Yes. Firstly, it makes for very convenient drawing because the two characters are so similar, but their resemblance is also crucial to the building Yaichi and Mike’s characters.
To what degree is the book an expression of where you see Japanese culture at this moment?
I wonder…I can’t say objectively but I hear from readers that the book was like “removing blinders.” People have also told me they’re reading it with their children or that their parents started reading it because they got into it, so the book has a sort of impact.
LGBTQ+ culture has been attacked around the globe as a foreign influence, as American, as something that never existed before American pop culture or Western ideas or whatever is being blamed suddenly “invented” it. Is this the case in Japan?
There may very well be people of this opinion, but I don’t hear them, or else they don’t stand out. There is a very long history of trans culture in Japan, for example, and historically speaking, Japan has not had laws against homosexual intercourse. There are however, a not insignificant number of Conservative Japanese politicians at the center of the current administration who claim that our idea of inalienable rights for all humans, of gender freedom or gender fluidity, are bad influences from the West. These are the same people who oppose all “liberal thought” and promulgate the idea of traditional Japanese family values, not realizing that value system itself is the product of the Meiji import of Western culture. It represents a relatively brief 150 year history in Japan. Opposition to LGBTQ culture is merely hidden under these auspices.
Do you think that pop culture has played a role in cultivating a greater acceptance and understanding of LGBTQ+ people and do you see that younger people are responding to things differently – like Kana and her friends – than adults?
I do believe that’s the case. The publication of My Brother’s Husband is part of that. If you’re writing a manga aimed at as wide an audience as possible, it would be a challenge to depict gay issues in the casual manner that mainstream manga is known for as a medium. However, as far as Kana is concerned, she is so young that I don’t think she fully understands what LGBTQ+ means.
You have a pretty massive cult following around the world and have for years, but this is a very different book for you. Knowing this do you think, I need to keep doing what I’m doing or are you always thinking about trying something new?
Ideally I continue to work in my original style and in this new style, but the fact is, gay porn manga has fewer outlets these days owing to the shrinking gay magazine market in general, and works like My Brother’s Husband, while fun for me, aren’t necessarily what general interest magazines are looking for.
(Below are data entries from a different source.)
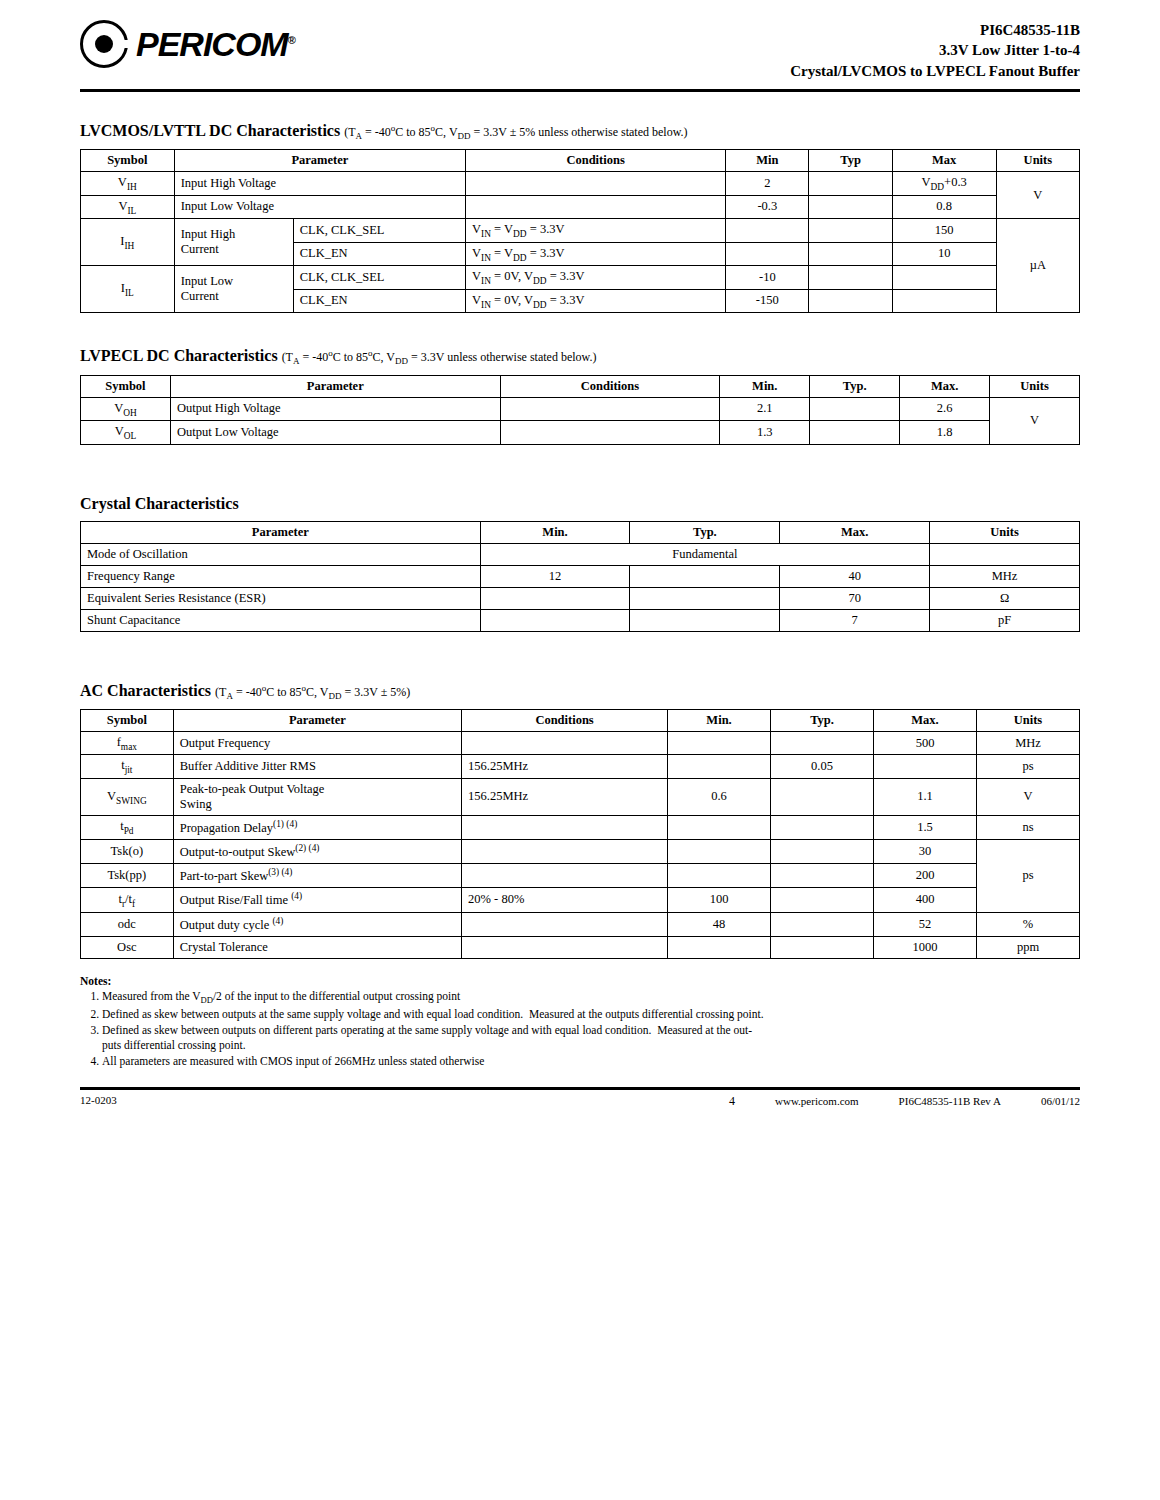PERICOM®
PI6C48535-11B
3.3V Low Jitter 1-to-4
Crystal/LVCMOS to LVPECL Fanout Buffer
LVCMOS/LVTTL DC Characteristics (TA = -40o C to 85o C, VDD = 3.3V ± 5% unless otherwise stated below.)
| Symbol | Parameter | Conditions | Min | Typ | Max | Units |
| --- | --- | --- | --- | --- | --- | --- |
| V IH | Input High Voltage | | 2 | | V DD +0.3 | V |
| V IL | Input Low Voltage | | -0.3 | | 0.8 |
| I IH | Input High Current | CLK, CLK_SEL | V IN = V DD = 3.3V | | | 150 | µA |
| CLK_EN | V IN = V DD = 3.3V | | | 10 |
| I IL | Input Low Current | CLK, CLK_SEL | V IN = 0V, V DD = 3.3V | -10 | | |
| CLK_EN | V IN = 0V, V DD = 3.3V | -150 | | |
LVPECL DC Characteristics (TA = -40o C to 85o C, VDD = 3.3V unless otherwise stated below.)
| Symbol | Parameter | Conditions | Min. | Typ. | Max. | Units |
| --- | --- | --- | --- | --- | --- | --- |
| V OH | Output High Voltage | | 2.1 | | 2.6 | V |
| V OL | Output Low Voltage | | 1.3 | | 1.8 |
Crystal Characteristics
| Parameter | Min. | Typ. | Max. | Units |
| --- | --- | --- | --- | --- |
| Mode of Oscillation | Fundamental | |
| Frequency Range | 12 | | 40 | MHz |
| Equivalent Series Resistance (ESR) | | | 70 | Ω |
| Shunt Capacitance | | | 7 | pF |
AC Characteristics (TA = -40o C to 85o C, VDD = 3.3V ± 5%)
| Symbol | Parameter | Conditions | Min. | Typ. | Max. | Units |
| --- | --- | --- | --- | --- | --- | --- |
| f max | Output Frequency | | | | 500 | MHz |
| t jit | Buffer Additive Jitter RMS | 156.25MHz | | 0.05 | | ps |
| V SWING | Peak-to-peak Output Voltage Swing | 156.25MHz | 0.6 | | 1.1 | V |
| t Pd | Propagation Delay (1) (4) | | | | 1.5 | ns |
| Tsk(o) | Output-to-output Skew (2) (4) | | | | 30 | ps |
| Tsk(pp) | Part-to-part Skew (3) (4) | | | | 200 |
| t r /t f | Output Rise/Fall time (4) | 20% - 80% | 100 | | 400 |
| odc | Output duty cycle (4) | | 48 | | 52 | % |
| Osc | Crystal Tolerance | | | | 1000 | ppm |
Notes:
Measured from the VDD/2 of the input to the differential output crossing point
Defined as skew between outputs at the same supply voltage and with equal load condition. Measured at the outputs differential crossing point.
Defined as skew between outputs on different parts operating at the same supply voltage and with equal load condition. Measured at the out-
puts differential crossing point.
All parameters are measured with CMOS input of 266MHz unless stated otherwise
12-0203
4 www.pericom.com PI6C48535-11B Rev A 06/01/12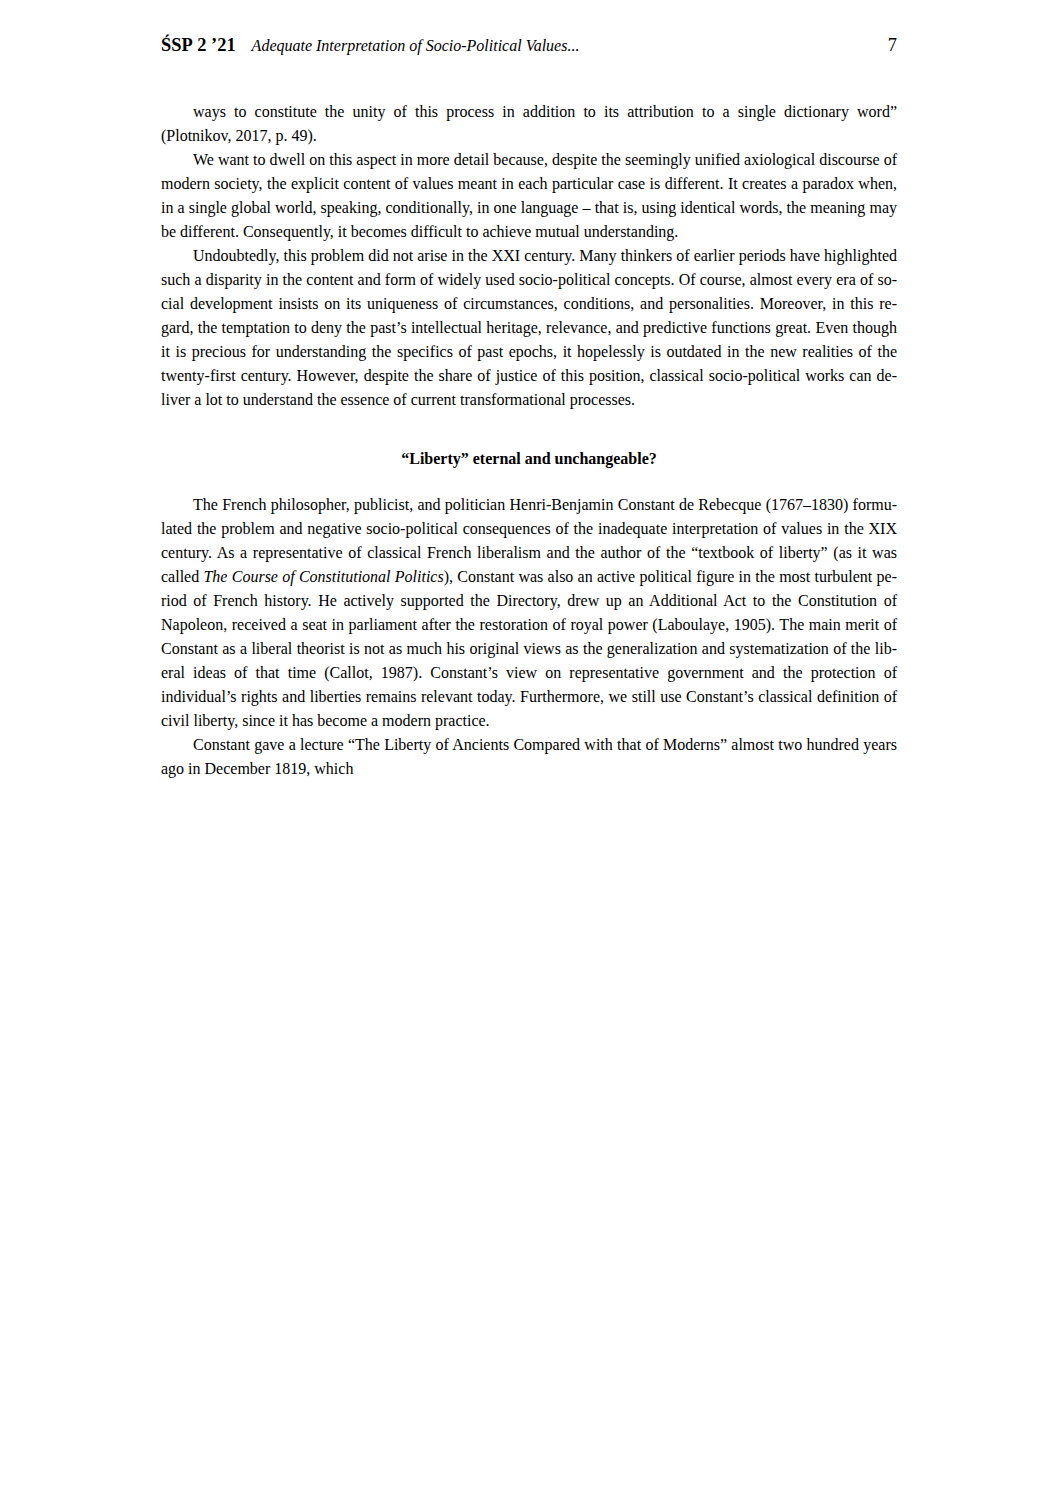ŚSP 2 ’21 Adequate Interpretation of Socio-Political Values... 7
ways to constitute the unity of this process in addition to its attribution to a single dictionary word” (Plotnikov, 2017, p. 49).
We want to dwell on this aspect in more detail because, despite the seemingly unified axiological discourse of modern society, the explicit content of values meant in each particular case is different. It creates a paradox when, in a single global world, speaking, conditionally, in one language – that is, using identical words, the meaning may be different. Consequently, it becomes difficult to achieve mutual understanding.
Undoubtedly, this problem did not arise in the XXI century. Many thinkers of earlier periods have highlighted such a disparity in the content and form of widely used socio-political concepts. Of course, almost every era of social development insists on its uniqueness of circumstances, conditions, and personalities. Moreover, in this regard, the temptation to deny the past’s intellectual heritage, relevance, and predictive functions great. Even though it is precious for understanding the specifics of past epochs, it hopelessly is outdated in the new realities of the twenty-first century. However, despite the share of justice of this position, classical socio-political works can deliver a lot to understand the essence of current transformational processes.
“Liberty” eternal and unchangeable?
The French philosopher, publicist, and politician Henri-Benjamin Constant de Rebecque (1767–1830) formulated the problem and negative socio-political consequences of the inadequate interpretation of values in the XIX century. As a representative of classical French liberalism and the author of the “textbook of liberty” (as it was called The Course of Constitutional Politics), Constant was also an active political figure in the most turbulent period of French history. He actively supported the Directory, drew up an Additional Act to the Constitution of Napoleon, received a seat in parliament after the restoration of royal power (Laboulaye, 1905). The main merit of Constant as a liberal theorist is not as much his original views as the generalization and systematization of the liberal ideas of that time (Callot, 1987). Constant’s view on representative government and the protection of individual’s rights and liberties remains relevant today. Furthermore, we still use Constant’s classical definition of civil liberty, since it has become a modern practice.
Constant gave a lecture “The Liberty of Ancients Compared with that of Moderns” almost two hundred years ago in December 1819, which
In my 20 plus years of working as a professional manga-ka I’ve learned that what I want to do and what I can do aren’t ever necessarily equal, so I can’t possibly know what’s next.
You’ve worked with translator Anne Ishii and designer Chip Kidd in the past and on this project. What do you like about working with them?
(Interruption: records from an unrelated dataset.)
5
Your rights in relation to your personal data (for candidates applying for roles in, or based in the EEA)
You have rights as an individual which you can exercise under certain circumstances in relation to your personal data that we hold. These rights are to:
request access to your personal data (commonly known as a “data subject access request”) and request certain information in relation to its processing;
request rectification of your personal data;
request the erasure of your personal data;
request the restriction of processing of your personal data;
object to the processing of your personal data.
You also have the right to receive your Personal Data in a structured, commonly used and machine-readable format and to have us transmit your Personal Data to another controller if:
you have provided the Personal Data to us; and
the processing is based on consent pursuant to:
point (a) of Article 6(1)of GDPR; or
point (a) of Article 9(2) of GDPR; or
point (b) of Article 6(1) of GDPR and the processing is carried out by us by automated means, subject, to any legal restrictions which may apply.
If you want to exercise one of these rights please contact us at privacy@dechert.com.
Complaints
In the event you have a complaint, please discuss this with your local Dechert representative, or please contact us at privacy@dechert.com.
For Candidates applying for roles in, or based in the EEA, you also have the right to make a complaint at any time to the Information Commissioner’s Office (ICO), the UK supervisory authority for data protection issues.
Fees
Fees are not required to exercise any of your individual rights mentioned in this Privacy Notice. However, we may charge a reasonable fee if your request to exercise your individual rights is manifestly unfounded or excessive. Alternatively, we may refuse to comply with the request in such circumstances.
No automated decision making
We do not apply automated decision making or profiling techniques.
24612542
I hope that as professional colleagues and as personal friends, Anne, Chip and I get to continue growing together. I have nothing but respect for their professional work and they’re both cute to boot.
I wanted to ask about Robert Mapplethorpe, whose work I really love and I’m guessing you do as well. Was he a big influence on you when you were younger? What about his work did you really respond to – and continue to respond to?
I was very influenced by Robert Mapplethorpe’s work when I was in art school. In particular, the work that demonstrated fetish and BDSM motifs excited me both sexually and artistically. This sensation—the mutual possibilities of expressing sexual eroticism and artistic integrity—holds deep meaning for me in my life.
So this is volume one, which has 15 chapters. I know that you’re doing this series monthly in Japan. How long do you think the series will be and what do you want to cover and talk about in the series going forward?
The Japanese version of My Brother’s Husband will be four volumes long, and the English edition (which collates two volumes to one), will be two volumes total. The latter half of this story will address the definition of family vis-a-vis gay identity in society at large. I hope my readers enjoy it!